Let’s pause to say a few words about the RPA to RAD51 exchange, because I've been saying that RPAs protect ssDNA (and they do, to some extent!). An RPA molecule is a large heterotrimer that covers roughly 30 nucleotides of ssDNA. In contrast, a RAD51 monomer covers only about 3 nucleotides when incorporated into a filament. Unlike RPA, though, which more haphazardly attach to ssDNA, RAD51 monomers polymerize into a dense and continuous helical filament along the ssDNA. Thus, RAD51 is much smaller but achieves a denser and thus more protective coating of the ssDNA.

Fork reversal mode

Once the cell detects a lesion, if it isn't addressed (via pathways we'll discuss in the next post) in the first 20 or so minutes, then fork reversal mode begins. It typically starts 30-60 minutes after initial RPA-ssDNA detection by ATR-ATRIP, but it sometimes takes hours to complete.

In fork reversal, the cell's machinery is going to rearrange the replication fork into a different shape that allows the lesion or damaged site to be repaired more easily. Specifically, the cell is going to place the lesion back in the context of dsDNA where it will be easier to fix than it will be in the crowded environment of the replication fork.

A good analogy for fork reversal is the zipping (not the unzipping) of a zipper. Normally, in genome replication, the CMG polymerase rushes down dsDNA, separating it into single strands. This is like unzipping a zipper: when we unzip a zipper, the handled zipper itself is like the CMG helicase, separating one entity (the double helix) into two (two single strands).
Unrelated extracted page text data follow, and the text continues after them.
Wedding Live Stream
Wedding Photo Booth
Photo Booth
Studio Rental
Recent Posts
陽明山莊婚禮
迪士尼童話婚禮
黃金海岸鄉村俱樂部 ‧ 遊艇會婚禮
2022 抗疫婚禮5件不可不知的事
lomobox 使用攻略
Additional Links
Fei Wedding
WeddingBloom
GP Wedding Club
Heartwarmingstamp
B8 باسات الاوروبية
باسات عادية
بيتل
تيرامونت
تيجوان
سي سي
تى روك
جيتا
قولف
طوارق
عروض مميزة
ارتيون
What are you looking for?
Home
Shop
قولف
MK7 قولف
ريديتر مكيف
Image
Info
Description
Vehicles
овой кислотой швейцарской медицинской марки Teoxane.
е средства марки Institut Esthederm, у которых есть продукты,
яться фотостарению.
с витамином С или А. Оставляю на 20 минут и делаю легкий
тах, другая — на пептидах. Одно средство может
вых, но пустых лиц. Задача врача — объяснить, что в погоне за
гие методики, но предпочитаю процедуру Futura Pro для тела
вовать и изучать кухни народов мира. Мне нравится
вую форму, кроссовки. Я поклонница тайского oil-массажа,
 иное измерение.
In fork reversal, the single strands that were formerly separated come back together in a specific way (that doesn't really follow our zipper analogy). What was formerly a three-way junction at the replication fork (the dsDNA plus the two separated template strands being used for synthesis) will become a four-way junction that's often called a "chicken foot structure."

In essence, the two strands being synthesized--the one being synthesized off the leading strand template and the other one off the lagging strand template--will anneal to each other as the replication fork is pushed backward. Take a look at figure __.
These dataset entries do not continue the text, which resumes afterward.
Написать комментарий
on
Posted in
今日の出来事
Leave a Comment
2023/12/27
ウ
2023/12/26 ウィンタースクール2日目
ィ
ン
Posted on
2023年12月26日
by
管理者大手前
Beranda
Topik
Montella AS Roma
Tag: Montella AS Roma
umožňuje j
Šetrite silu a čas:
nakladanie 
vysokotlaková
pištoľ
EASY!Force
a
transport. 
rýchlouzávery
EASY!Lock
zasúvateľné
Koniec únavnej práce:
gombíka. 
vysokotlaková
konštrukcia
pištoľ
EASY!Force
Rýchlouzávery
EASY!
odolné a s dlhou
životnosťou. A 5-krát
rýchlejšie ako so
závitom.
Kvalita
To do this, the cell uses specialized motor proteins (proteins that can move along DNA and/or move DNA). I won't go into detail regarding all the proteins involved in this molecular gymnastics (like SMARCAL1, ZRANB3 and HLTF) in part because their roles are only partly understood. Fork reversal is an area of active research. But I'll clearly describe their effects.

In fork reversal,

Fork reversal is difficult to picture... without a picture!

The cell's response to RPA-ssDNA has a local component focused directly on addressing the lesion and a global component that communicates to the cell that there might be a larger, cell-wide problem with replication. This communication is used at the intra-S-phase cell cycle checkpoint to decide whether to continue genome replication or pause it. The local and global responses do overlap, but it's helpful to think in those terms.

At this point, the cell knows that a lesions is present (based on the presence of RPA-ssDNA) but it doesn't know the kind or severity of the lesion and therefore how involved the response will have to be. Given that, we'll see in the next post that the cell wisely takes a staged approach to coping with lesions. It starts with easier responses but then escalates its response in terms of energy consumption and risk to itself if initial attempts fail. But I'm getting ahead of myself. Back to our RPA-ssDNA distress signal.

In addition to the local response, which targets the lesion itself, the global response shuts down DNA replication cell-wide, giving the cell even more time to address the problem that's affecting replication globally. The problem might be that there are too many serious lesions, maybe due to UV exposure. Or it might be a lack of nucleotides--the raw materials for replication.

Regardless, the global response only occurs if phosphorylated CHK1 activity reaches a threshold level--a level only achievable if there are many sites of replication stress. One lesion won't generate enough phosphorylated CHK1 to initiate a global response. This is a good thing, because a cell-wide shutdown of replication in S-phase is a drastic measure.